Raw records:
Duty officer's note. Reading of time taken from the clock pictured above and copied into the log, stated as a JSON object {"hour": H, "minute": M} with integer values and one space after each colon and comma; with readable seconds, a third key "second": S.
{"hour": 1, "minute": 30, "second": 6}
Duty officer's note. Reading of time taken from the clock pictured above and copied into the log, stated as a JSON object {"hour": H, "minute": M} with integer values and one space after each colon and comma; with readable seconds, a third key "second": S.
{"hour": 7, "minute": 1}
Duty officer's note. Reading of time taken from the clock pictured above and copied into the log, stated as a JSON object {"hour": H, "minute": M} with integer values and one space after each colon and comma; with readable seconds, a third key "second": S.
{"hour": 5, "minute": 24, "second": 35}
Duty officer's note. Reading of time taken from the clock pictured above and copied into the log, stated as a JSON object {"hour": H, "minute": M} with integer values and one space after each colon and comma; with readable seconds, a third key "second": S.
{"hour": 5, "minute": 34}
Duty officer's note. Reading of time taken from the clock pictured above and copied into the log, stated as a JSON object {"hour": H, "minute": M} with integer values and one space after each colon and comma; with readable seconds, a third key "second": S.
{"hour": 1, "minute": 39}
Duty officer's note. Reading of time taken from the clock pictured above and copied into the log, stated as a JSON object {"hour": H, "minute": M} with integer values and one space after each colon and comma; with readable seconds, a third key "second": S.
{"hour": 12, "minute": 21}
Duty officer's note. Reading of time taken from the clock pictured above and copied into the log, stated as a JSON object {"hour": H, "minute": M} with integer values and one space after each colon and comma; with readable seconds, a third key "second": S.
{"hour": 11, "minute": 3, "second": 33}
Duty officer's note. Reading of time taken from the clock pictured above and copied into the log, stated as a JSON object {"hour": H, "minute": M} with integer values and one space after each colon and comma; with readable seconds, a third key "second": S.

Instruction: Please format every row above as a numbered list, leaving out any blank lines.

Response:
1. Duty officer's note. Reading of time taken from the clock pictured above and copied into the log, stated as a JSON object {"hour": H, "minute": M} with integer values and one space after each colon and comma; with readable seconds, a third key "second": S.
2. {"hour": 1, "minute": 30, "second": 6}
3. Duty officer's note. Reading of time taken from the clock pictured above and copied into the log, stated as a JSON object {"hour": H, "minute": M} with integer values and one space after each colon and comma; with readable seconds, a third key "second": S.
4. {"hour": 7, "minute": 1}
5. Duty officer's note. Reading of time taken from the clock pictured above and copied into the log, stated as a JSON object {"hour": H, "minute": M} with integer values and one space after each colon and comma; with readable seconds, a third key "second": S.
6. {"hour": 5, "minute": 24, "second": 35}
7. Duty officer's note. Reading of time taken from the clock pictured above and copied into the log, stated as a JSON object {"hour": H, "minute": M} with integer values and one space after each colon and comma; with readable seconds, a third key "second": S.
8. {"hour": 5, "minute": 34}
9. Duty officer's note. Reading of time taken from the clock pictured above and copied into the log, stated as a JSON object {"hour": H, "minute": M} with integer values and one space after each colon and comma; with readable seconds, a third key "second": S.
10. {"hour": 1, "minute": 39}
11. Duty officer's note. Reading of time taken from the clock pictured above and copied into the log, stated as a JSON object {"hour": H, "minute": M} with integer values and one space after each colon and comma; with readable seconds, a third key "second": S.
12. {"hour": 12, "minute": 21}
13. Duty officer's note. Reading of time taken from the clock pictured above and copied into the log, stated as a JSON object {"hour": H, "minute": M} with integer values and one space after each colon and comma; with readable seconds, a third key "second": S.
14. {"hour": 11, "minute": 3, "second": 33}
15. Duty officer's note. Reading of time taken from the clock pictured above and copied into the log, stated as a JSON object {"hour": H, "minute": M} with integer values and one space after each colon and comma; with readable seconds, a third key "second": S.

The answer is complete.